PSK at SemEval-2026 Task 9: Multilingual Polarization Detection Using Ensemble Gemma Models with Synthetic Data Augmentation
Researchers achieved second place in SemEval-2026's multilingual polarization detection task by fine-tuning Gemma models with synthetic data augmentation across 22 languages. Their ensemble approach combining LoRA-adapted 12B and 27B parameter models with LLM-generated training data achieved a mean macro-F1 of 0.811, demonstrating the effectiveness of synthetic data strategies and per-language optimization for multilingual NLP tasks.
The PSK team's approach to multilingual polarization detection represents a practical advancement in how large language models can be adapted for specialized classification tasks across diverse linguistic contexts. Rather than pursuing novel architectures, the researchers focused on systematic optimization: fine-tuning separate models per language using LoRA, a parameter-efficient technique that reduces computational overhead while maintaining performance. This methodological choice reflects a broader industry trend toward pragmatic improvements over architectural innovation.
Synthetic data generation emerged as a critical differentiator in their system. By employing three distinct generation strategies through GPT-4o-mini and implementing rigorous quality filtering with embedding-based deduplication, the team addressed a fundamental challenge in multilingual NLP: data scarcity for underrepresented languages. This approach yields immediate practical value for organizations building polarization detection systems, as it demonstrates replicable methods for bootstrapping training datasets without extensive manual annotation.

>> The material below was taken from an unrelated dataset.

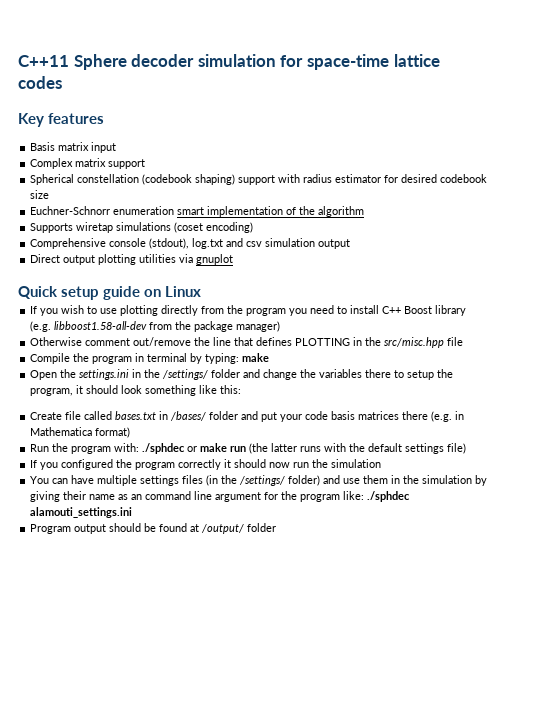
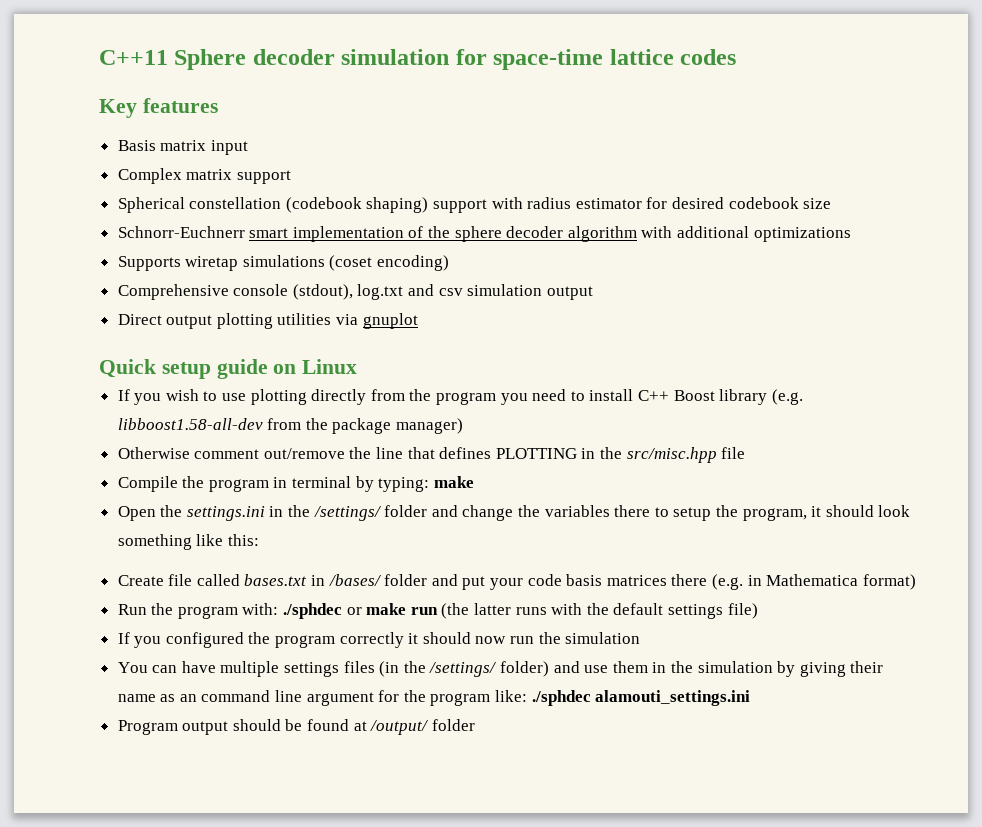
[30,206,175,215] Euchner-Schnorr enumeration -> [117,226,245,238] Schnorr-Euchnerr
(316, 210) none -> [454,226,564,242] sphere decoder
(365, 211) none -> [641,226,851,242] with additional optimizations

The finding that threshold tuning produced 2-4% F1 improvements without retraining reveals often-overlooked optimization opportunities in production systems. More concerning was the 30-50% performance degradation experienced by alternative architectures on the test set despite strong development performance, indicating that model selection for multilingual tasks requires careful validation beyond standard benchmarks. This generalization gap suggests that architectural choices carry hidden risks when deploying across multiple languages simultaneously.
For AI practitioners, the results validate Gemma's suitability for specialized multilingual classification while highlighting the importance of per-language customization. The second-place finish, despite ranking first in three languages and top-three in eight others, demonstrates that consistency across linguistic diversity remains challenging—a critical consideration for organizations deploying multilingual content moderation or polarization detection systems at scale.
- →Synthetic data augmentation with quality filtering proved essential for improving multilingual polarization detection across 22 languages.
- →Per-language model fine-tuning with LoRA and threshold tuning delivered 2-4% F1 improvements without requiring complete retraining.
- →Gemma models (12B and 27B) demonstrated superior generalization compared to XLM-RoBERTa and Qwen3, which suffered 30-50% performance drops on test data.
- →Ensemble methods combining models of different sizes with language-specific strategy selection achieved competitive second-place results.
- →Alternative architectures showing strong development performance can fail significantly on test sets, emphasizing validation rigor for multilingual deployments.